§ About this exercise
Once you reach the end of the data, transcribe all of it exactly.

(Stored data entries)
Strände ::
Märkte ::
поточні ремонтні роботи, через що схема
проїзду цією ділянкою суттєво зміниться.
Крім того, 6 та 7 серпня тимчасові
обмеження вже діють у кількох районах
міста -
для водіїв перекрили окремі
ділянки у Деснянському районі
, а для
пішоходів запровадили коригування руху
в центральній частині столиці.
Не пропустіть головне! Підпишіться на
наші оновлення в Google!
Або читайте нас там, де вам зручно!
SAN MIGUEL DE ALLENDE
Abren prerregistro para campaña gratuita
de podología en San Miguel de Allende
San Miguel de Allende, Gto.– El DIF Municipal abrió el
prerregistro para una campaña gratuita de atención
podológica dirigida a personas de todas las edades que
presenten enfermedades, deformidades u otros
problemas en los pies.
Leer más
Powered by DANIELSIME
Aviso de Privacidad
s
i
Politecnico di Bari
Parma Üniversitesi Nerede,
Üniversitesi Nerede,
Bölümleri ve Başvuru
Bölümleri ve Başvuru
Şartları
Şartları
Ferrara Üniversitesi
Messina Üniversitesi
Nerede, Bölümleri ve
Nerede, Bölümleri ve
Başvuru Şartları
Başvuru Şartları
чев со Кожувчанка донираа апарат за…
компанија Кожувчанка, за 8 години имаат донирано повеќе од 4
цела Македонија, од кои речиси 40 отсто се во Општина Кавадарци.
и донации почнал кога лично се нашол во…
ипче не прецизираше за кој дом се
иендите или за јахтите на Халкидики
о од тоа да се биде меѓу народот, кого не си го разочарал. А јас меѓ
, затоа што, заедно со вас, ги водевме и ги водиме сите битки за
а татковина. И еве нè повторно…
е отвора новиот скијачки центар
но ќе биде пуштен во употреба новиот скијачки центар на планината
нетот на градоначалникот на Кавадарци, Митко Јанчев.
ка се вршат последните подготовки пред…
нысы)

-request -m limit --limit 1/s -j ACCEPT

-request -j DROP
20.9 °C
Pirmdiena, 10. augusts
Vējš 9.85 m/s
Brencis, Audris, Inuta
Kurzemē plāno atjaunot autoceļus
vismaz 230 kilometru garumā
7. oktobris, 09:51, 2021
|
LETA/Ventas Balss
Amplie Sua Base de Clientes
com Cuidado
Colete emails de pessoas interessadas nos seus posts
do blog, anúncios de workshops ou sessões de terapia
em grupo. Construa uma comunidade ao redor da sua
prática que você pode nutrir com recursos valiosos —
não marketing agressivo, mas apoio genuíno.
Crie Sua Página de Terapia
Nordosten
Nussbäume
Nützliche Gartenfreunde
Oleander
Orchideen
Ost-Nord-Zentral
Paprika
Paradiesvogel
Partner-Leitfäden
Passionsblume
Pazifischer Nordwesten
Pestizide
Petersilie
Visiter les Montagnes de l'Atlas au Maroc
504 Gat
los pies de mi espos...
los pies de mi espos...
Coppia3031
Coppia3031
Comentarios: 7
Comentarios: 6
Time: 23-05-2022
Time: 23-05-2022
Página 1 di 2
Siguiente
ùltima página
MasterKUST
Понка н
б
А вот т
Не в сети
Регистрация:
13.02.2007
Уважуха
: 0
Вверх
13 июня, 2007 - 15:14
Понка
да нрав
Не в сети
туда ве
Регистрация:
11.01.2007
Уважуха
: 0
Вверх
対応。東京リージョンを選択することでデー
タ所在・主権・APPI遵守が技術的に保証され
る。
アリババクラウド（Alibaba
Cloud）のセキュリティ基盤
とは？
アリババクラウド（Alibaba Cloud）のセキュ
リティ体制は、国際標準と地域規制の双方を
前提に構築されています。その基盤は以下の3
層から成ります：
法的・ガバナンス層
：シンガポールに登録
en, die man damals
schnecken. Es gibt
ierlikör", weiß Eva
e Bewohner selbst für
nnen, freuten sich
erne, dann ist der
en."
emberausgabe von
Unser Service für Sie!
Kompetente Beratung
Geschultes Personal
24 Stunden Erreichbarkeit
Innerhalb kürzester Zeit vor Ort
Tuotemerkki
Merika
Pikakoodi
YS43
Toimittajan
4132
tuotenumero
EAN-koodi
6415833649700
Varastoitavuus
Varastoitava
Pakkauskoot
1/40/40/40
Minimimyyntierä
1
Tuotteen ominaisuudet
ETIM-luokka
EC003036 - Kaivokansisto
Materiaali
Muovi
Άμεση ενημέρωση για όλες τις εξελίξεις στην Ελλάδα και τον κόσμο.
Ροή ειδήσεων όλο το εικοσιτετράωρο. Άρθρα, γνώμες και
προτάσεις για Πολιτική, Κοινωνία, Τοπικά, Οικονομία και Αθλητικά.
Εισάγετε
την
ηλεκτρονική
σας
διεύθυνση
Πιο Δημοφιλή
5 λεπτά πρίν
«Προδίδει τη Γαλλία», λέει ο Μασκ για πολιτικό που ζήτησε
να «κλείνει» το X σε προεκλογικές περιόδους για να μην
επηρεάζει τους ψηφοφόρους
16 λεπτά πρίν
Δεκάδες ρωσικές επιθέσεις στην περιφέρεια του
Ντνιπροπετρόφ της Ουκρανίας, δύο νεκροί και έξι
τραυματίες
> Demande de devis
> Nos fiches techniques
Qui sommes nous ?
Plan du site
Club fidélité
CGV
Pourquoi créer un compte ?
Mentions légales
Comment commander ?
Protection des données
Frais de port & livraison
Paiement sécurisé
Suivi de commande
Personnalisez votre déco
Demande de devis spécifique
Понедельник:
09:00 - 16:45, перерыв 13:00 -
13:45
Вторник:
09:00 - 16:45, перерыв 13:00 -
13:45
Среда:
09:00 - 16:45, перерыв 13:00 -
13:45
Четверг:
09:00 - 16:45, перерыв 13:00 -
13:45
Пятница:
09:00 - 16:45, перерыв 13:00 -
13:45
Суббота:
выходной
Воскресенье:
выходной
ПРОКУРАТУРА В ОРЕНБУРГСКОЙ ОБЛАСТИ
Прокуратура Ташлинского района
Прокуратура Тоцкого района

§ Your response
Strände ::
Märkte ::
поточні ремонтні роботи, через що схема
проїзду цією ділянкою суттєво зміниться.
Крім того, 6 та 7 серпня тимчасові
обмеження вже діють у кількох районах
міста -
для водіїв перекрили окремі
ділянки у Деснянському районі
, а для
пішоходів запровадили коригування руху
в центральній частині столиці.
Не пропустіть головне! Підпишіться на
наші оновлення в Google!
Або читайте нас там, де вам зручно!
SAN MIGUEL DE ALLENDE
Abren prerregistro para campaña gratuita
de podología en San Miguel de Allende
San Miguel de Allende, Gto.– El DIF Municipal abrió el
prerregistro para una campaña gratuita de atención
podológica dirigida a personas de todas las edades que
presenten enfermedades, deformidades u otros
problemas en los pies.
Leer más
Powered by DANIELSIME
Aviso de Privacidad
s
i
Politecnico di Bari
Parma Üniversitesi Nerede,
Üniversitesi Nerede,
Bölümleri ve Başvuru
Bölümleri ve Başvuru
Şartları
Şartları
Ferrara Üniversitesi
Messina Üniversitesi
Nerede, Bölümleri ve
Nerede, Bölümleri ve
Başvuru Şartları
Başvuru Şartları
чев со Кожувчанка донираа апарат за…
компанија Кожувчанка, за 8 години имаат донирано повеќе од 4
цела Македонија, од кои речиси 40 отсто се во Општина Кавадарци.
и донации почнал кога лично се нашол во…
ипче не прецизираше за кој дом се
иендите или за јахтите на Халкидики
о од тоа да се биде меѓу народот, кого не си го разочарал. А јас меѓ
, затоа што, заедно со вас, ги водевме и ги водиме сите битки за
а татковина. И еве нè повторно…
е отвора новиот скијачки центар
но ќе биде пуштен во употреба новиот скијачки центар на планината
нетот на градоначалникот на Кавадарци, Митко Јанчев.
ка се вршат последните подготовки пред…
нысы)

-request -m limit --limit 1/s -j ACCEPT

-request -j DROP
20.9 °C
Pirmdiena, 10. augusts
Vējš 9.85 m/s
Brencis, Audris, Inuta
Kurzemē plāno atjaunot autoceļus
vismaz 230 kilometru garumā
7. oktobris, 09:51, 2021
|
LETA/Ventas Balss
Amplie Sua Base de Clientes
com Cuidado
Colete emails de pessoas interessadas nos seus posts
do blog, anúncios de workshops ou sessões de terapia
em grupo. Construa uma comunidade ao redor da sua
prática que você pode nutrir com recursos valiosos —
não marketing agressivo, mas apoio genuíno.
Crie Sua Página de Terapia
Nordosten
Nussbäume
Nützliche Gartenfreunde
Oleander
Orchideen
Ost-Nord-Zentral
Paprika
Paradiesvogel
Partner-Leitfäden
Passionsblume
Pazifischer Nordwesten
Pestizide
Petersilie
Visiter les Montagnes de l'Atlas au Maroc
504 Gat
los pies de mi espos...
los pies de mi espos...
Coppia3031
Coppia3031
Comentarios: 7
Comentarios: 6
Time: 23-05-2022
Time: 23-05-2022
Página 1 di 2
Siguiente
ùltima página
MasterKUST
Понка н
б
А вот т
Не в сети
Регистрация:
13.02.2007
Уважуха
: 0
Вверх
13 июня, 2007 - 15:14
Понка
да нрав
Не в сети
туда ве
Регистрация:
11.01.2007
Уважуха
: 0
Вверх
対応。東京リージョンを選択することでデー
タ所在・主権・APPI遵守が技術的に保証され
る。
アリババクラウド（Alibaba
Cloud）のセキュリティ基盤
とは？
アリババクラウド（Alibaba Cloud）のセキュ
リティ体制は、国際標準と地域規制の双方を
前提に構築されています。その基盤は以下の3
層から成ります：
法的・ガバナンス層
：シンガポールに登録
en, die man damals
schnecken. Es gibt
ierlikör", weiß Eva
e Bewohner selbst für
nnen, freuten sich
erne, dann ist der
en."
emberausgabe von
Unser Service für Sie!
Kompetente Beratung
Geschultes Personal
24 Stunden Erreichbarkeit
Innerhalb kürzester Zeit vor Ort
Tuotemerkki
Merika
Pikakoodi
YS43
Toimittajan
4132
tuotenumero
EAN-koodi
6415833649700
Varastoitavuus
Varastoitava
Pakkauskoot
1/40/40/40
Minimimyyntierä
1
Tuotteen ominaisuudet
ETIM-luokka
EC003036 - Kaivokansisto
Materiaali
Muovi
Άμεση ενημέρωση για όλες τις εξελίξεις στην Ελλάδα και τον κόσμο.
Ροή ειδήσεων όλο το εικοσιτετράωρο. Άρθρα, γνώμες και
προτάσεις για Πολιτική, Κοινωνία, Τοπικά, Οικονομία και Αθλητικά.
Εισάγετε
την
ηλεκτρονική
σας
διεύθυνση
Πιο Δημοφιλή
5 λεπτά πρίν
«Προδίδει τη Γαλλία», λέει ο Μασκ για πολιτικό που ζήτησε
να «κλείνει» το X σε προεκλογικές περιόδους για να μην
επηρεάζει τους ψηφοφόρους
16 λεπτά πρίν
Δεκάδες ρωσικές επιθέσεις στην περιφέρεια του
Ντνιπροπετρόφ της Ουκρανίας, δύο νεκροί και έξι
τραυματίες
> Demande de devis
> Nos fiches techniques
Qui sommes nous ?
Plan du site
Club fidélité
CGV
Pourquoi créer un compte ?
Mentions légales
Comment commander ?
Protection des données
Frais de port & livraison
Paiement sécurisé
Suivi de commande
Personnalisez votre déco
Demande de devis spécifique
Понедельник:
09:00 - 16:45, перерыв 13:00 -
13:45
Вторник:
09:00 - 16:45, перерыв 13:00 -
13:45
Среда:
09:00 - 16:45, перерыв 13:00 -
13:45
Четверг:
09:00 - 16:45, перерыв 13:00 -
13:45
Пятница:
09:00 - 16:45, перерыв 13:00 -
13:45
Суббота:
выходной
Воскресенье:
выходной
ПРОКУРАТУРА В ОРЕНБУРГСКОЙ ОБЛАСТИ
Прокуратура Ташлинского района
Прокуратура Тоцкого района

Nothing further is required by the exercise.